After reviewing some 41,000 hours of security camera videos, Tucker Carlson and his Fox News team this week refuted numerous lies that Democrats have trafficked since Jan. 6, 2021.
The following are the five biggest:
- Democrats consider Jan. 6 a “deadly insurrection.” They call this Storming of the Bastille 2.0 a bloody attempted overthrow of the U.S. government.
Footage from outside the Capitol shows an initial cadre of violent extremists breaking windows and kicking down doors. “It was awful,” Carlson said. “We hate vandalism. We hate assault.”
But new video shows hundreds, perhaps thousands, of people who walked calmly between velvet ropes within the Capitol. Many took photos of paintings in the Rotunda. Two of them quietly perused a literature table and walked away with free publications.
Many of these unarmed protesters innocently wandered into the Capitol, after overwhelmed guards threw the doors open. Evidently, they thought that Jan. 6 was an open house on Capitol Hill.
Should these people have been there? No.
Were they armed revolutionaries? No.
- Wearing red-white-and-blue face paint and fur-wrapped Viking horns, an Arizona Navy veteran named Jacob Chansley—dubbed “the QAnon Shaman”—was that day’s highest-profile protester.
The Justice Department called Chansley “the most prominent symbol of a violent insurrection.” Former federal prosecutor Paul Butler said on MNSBC: “Chansley is a stone-cold thug.”
Security cameras witnessed a far-from-dangerous Chansley on what the New York Post called a “Tour de Farce.” Police escorted him through the Capitol. At least nine officers surrounded him. Two tried to open locked doors for him. None arrested him. Indeed, his armed guides ushered him into the Senate chamber.

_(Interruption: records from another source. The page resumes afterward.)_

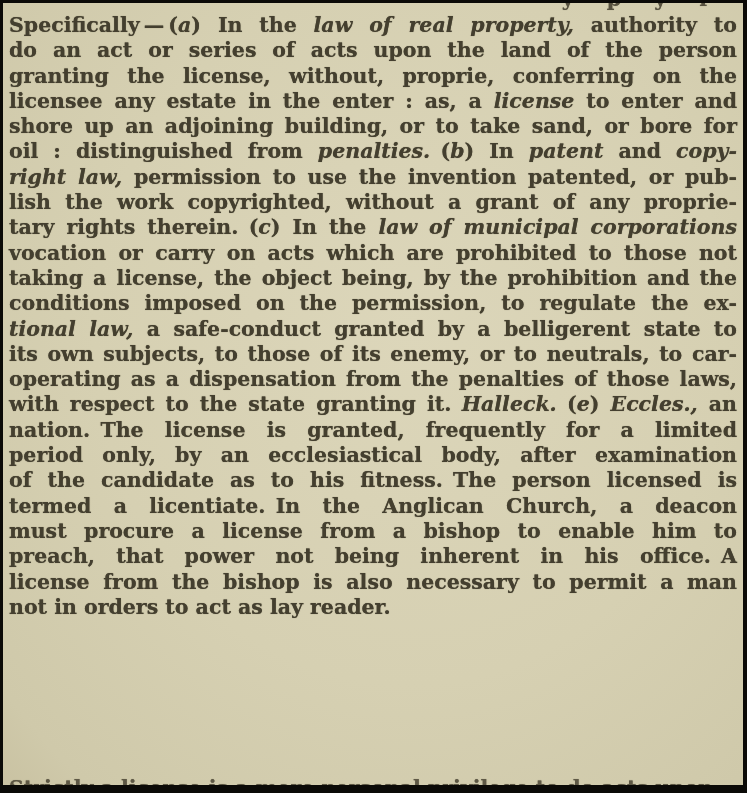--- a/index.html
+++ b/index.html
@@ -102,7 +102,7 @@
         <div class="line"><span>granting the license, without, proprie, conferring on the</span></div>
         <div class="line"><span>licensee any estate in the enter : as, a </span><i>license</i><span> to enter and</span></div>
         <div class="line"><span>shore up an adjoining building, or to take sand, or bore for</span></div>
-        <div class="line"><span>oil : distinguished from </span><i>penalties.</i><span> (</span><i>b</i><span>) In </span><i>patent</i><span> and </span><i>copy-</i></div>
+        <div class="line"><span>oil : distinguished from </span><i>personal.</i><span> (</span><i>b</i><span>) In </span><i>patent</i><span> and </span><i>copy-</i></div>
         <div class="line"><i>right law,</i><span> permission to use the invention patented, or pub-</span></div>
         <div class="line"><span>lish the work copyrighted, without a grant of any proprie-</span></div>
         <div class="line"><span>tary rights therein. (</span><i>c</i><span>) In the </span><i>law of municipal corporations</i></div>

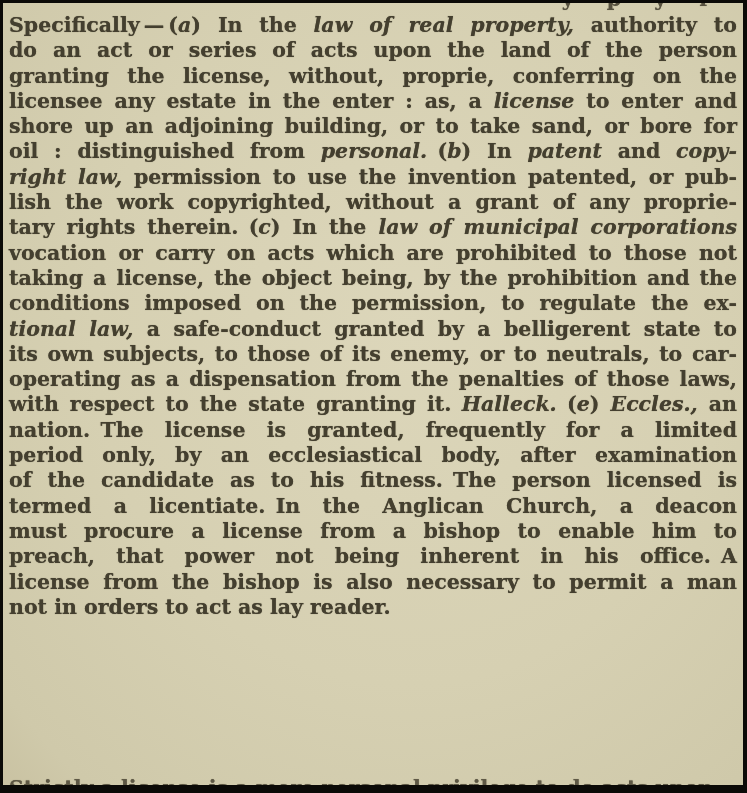--- a/index.html
+++ b/index.html
@@ -111,6 +111,7 @@
         <div class="line"><span>conditions imposed on the permission, to regulate the ex-</span></div>
         <div class="line"><i>tional law,</i><span> a safe-conduct granted by a belligerent state to</span></div>
         <div class="line"><span>its own subjects, to those of its enemy, or to neutrals, to car-</span></div>
+        <div class="line"><span>ry on a trade which is interdicted by the laws of war, and</span></div>
         <div class="line"><span>operating as a dispensation from the penalties of those laws,</span></div>
         <div class="line"><span>with respect to the state granting it. </span><i>Halleck.</i><span> (</span><i>e</i><span>) </span><i>Eccles.,</i><span> an</span></div>
         <div class="line"><span>nation. The license is granted, frequently for a limited</span></div>

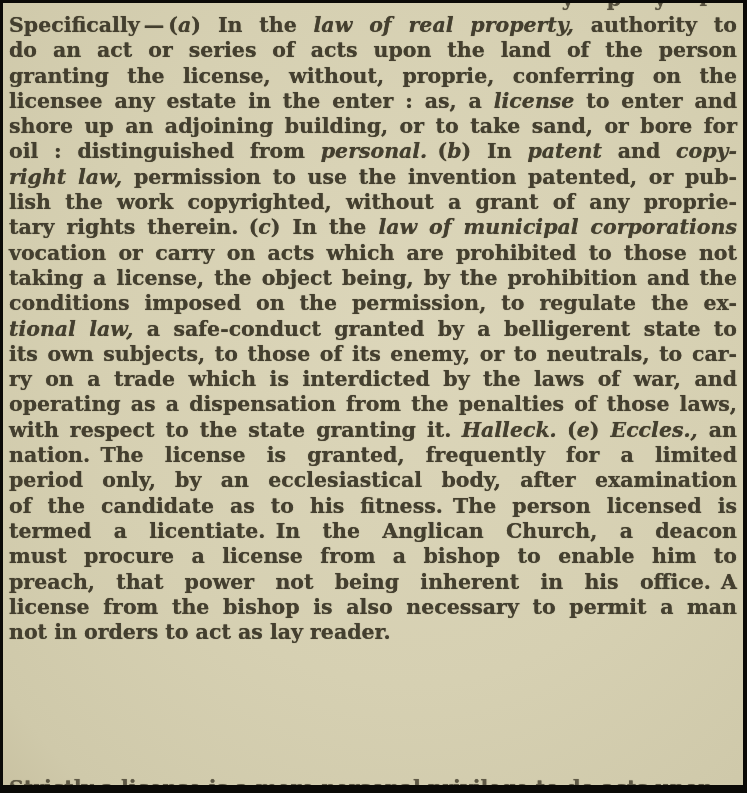--- a/index.html
+++ b/index.html
@@ -114,6 +114,7 @@
         <div class="line"><span>ry on a trade which is interdicted by the laws of war, and</span></div>
         <div class="line"><span>operating as a dispensation from the penalties of those laws,</span></div>
         <div class="line"><span>with respect to the state granting it. </span><i>Halleck.</i><span> (</span><i>e</i><span>) </span><i>Eccles.,</i><span> an</span></div>
+        <div class="line"><span>astical assemblies, which powers are conferred by ordi-</span></div>
         <div class="line"><span>nation. The license is granted, frequently for a limited</span></div>
         <div class="line"><span>period only, by an ecclesiastical body, after examination</span></div>
         <div class="line"><span>of the candidate as to his fitness. The person licensed is</span></div>

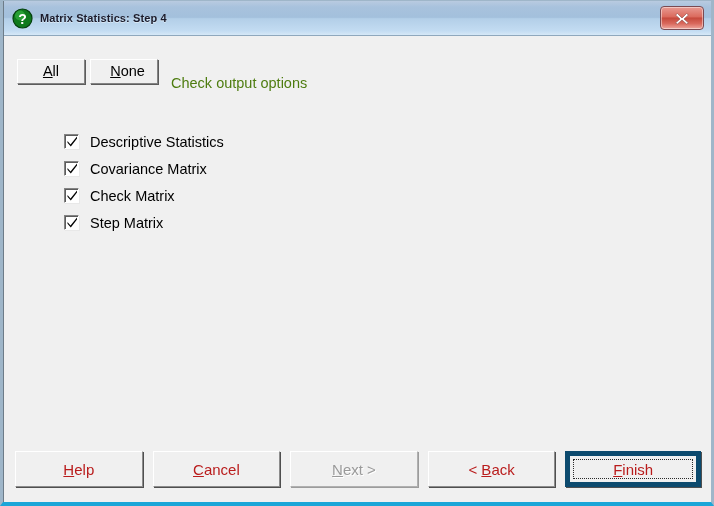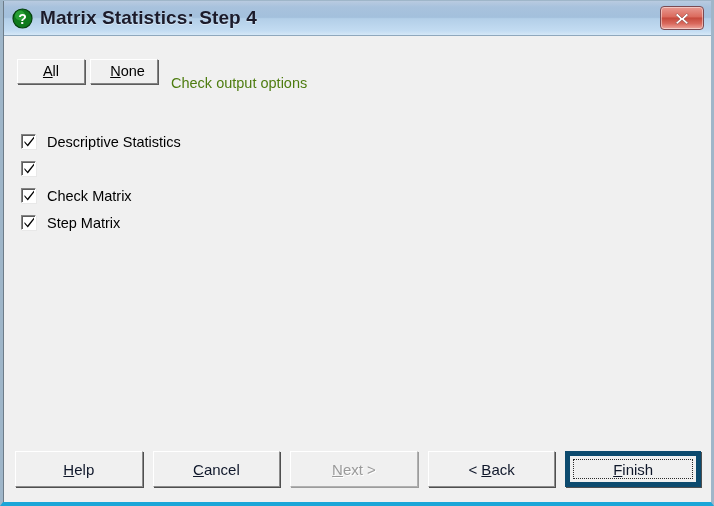--- a/index.html
+++ b/index.html
@@ -59,7 +59,7 @@
     margin-right: 7px;
   }
   .title-text {
-    font-size: 19px;
+    font-size: 11px;
     font-weight: bold;
     color: #1b1b2b;
     letter-spacing: 0.1px;

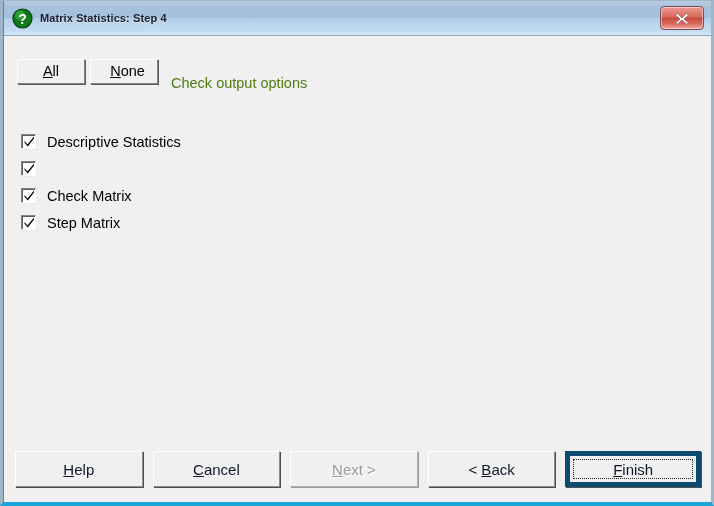--- a/index.html
+++ b/index.html
@@ -141,6 +141,7 @@
     align-items: center;
     height: 27px;
     cursor: default;
+    margin-left: 43px;
   }
   .cbox {
     width: 15px;

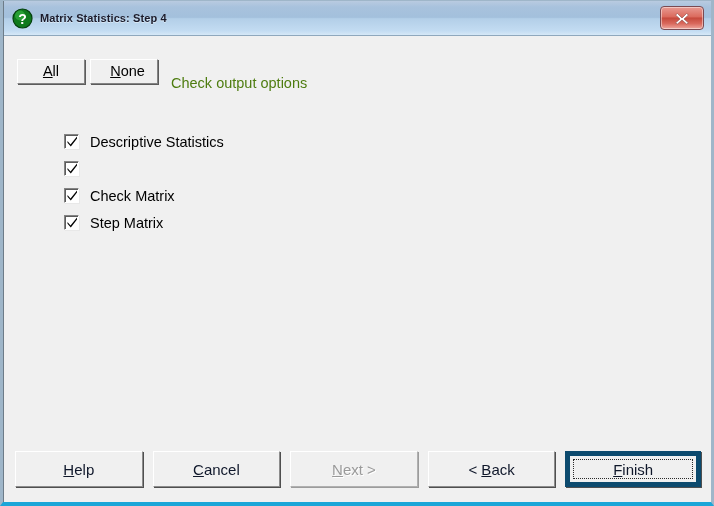--- a/index.html
+++ b/index.html
@@ -273,6 +273,7 @@
             <path d="M1.5 6 L4.5 9.5 L11 1.5 L11 3.5 L4.8 11.5 L1.5 7.8 Z" fill="#000000"></path>
           </svg>
         </span>
+        <span class="check-label">Covariance Matrix</span>
       </div>
 
       <div class="check-row">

Rather than attack them there, Chansley prayed: “Thank you, Heavenly Father, for taking the inspiration needed to these police officers to allow us into the building.”
Should Chansley have been there? No.
Was he a “stone-cold thug?” No.
- CBS News blamed some 2,000 Jan. 6 rioters for “causing the deaths of five police officers.” MSNBC’s Joe Scarborough claimed that “Donald Trump’s supporters … killed police officers.”
Some rioters, in fact, battled and beat cops. They should be locked up.
There were law enforcement personnel who perished—“none of whom died at the scene on Jan. 6,” according to FactCheck.org. Four committed suicide—three days, eight days, and two of them, six months later, respectively.
Tragic and horrible? Yes.
Did Trump supporters kill them? No.
CNN’s Anderson Cooper said: “Officer Brian Sicknick died after being hit in the head with a fire extinguisher during the fight.”
New Jan. 6 video, in fact, shows Sicknick alive, well, and on duty inside the Capitol, after rioters supposedly killed him, outside the building. He wore a helmet, which shielded him from fatal cranial trauma.
“Officer Brian Sicknick died of natural causes,” an April 19, 2021, Capitol Police statement declared. The Washington, D.C., coroner determined that two strokes killed Sicknick on Jan. 7, 2021.
A depressing and untimely demise? Yes.
Murder by Trump supporters? No.
- According to the Jan. 6 committee, “On January 5th, [Trevor] Hallgren took a tour of the Capitol with [Rep. Barry Loudermilk, R-Ga.] during which he took pictures of hallways and staircases.”
Lie: Loudermilk showed the carefully plotting putschists how to succeed.
Truth: Loudermilk took some 15 constituents through the Rayburn House Office Building, across the street from the Capitol. None of Loudermilk’s guests was in the Capitol the next day.
- “Later that day, [Sen. Josh Hawley, R-Mo.] fled after those protesters he helped to rile up stormed the Capitol,” said then-Rep. Elaine Luria, D-Va., a member of the committee, which then presented a recording of Hawley running down a Senate hallway. The audience roared with derisive laughter.
New video shows that Hawley followed Capitol Police advice and was at least the 25th person to sprint past that security camera.
Of course, that unraveled the Democrats’ lies. So, they padlocked the truth until House Republicans set it free.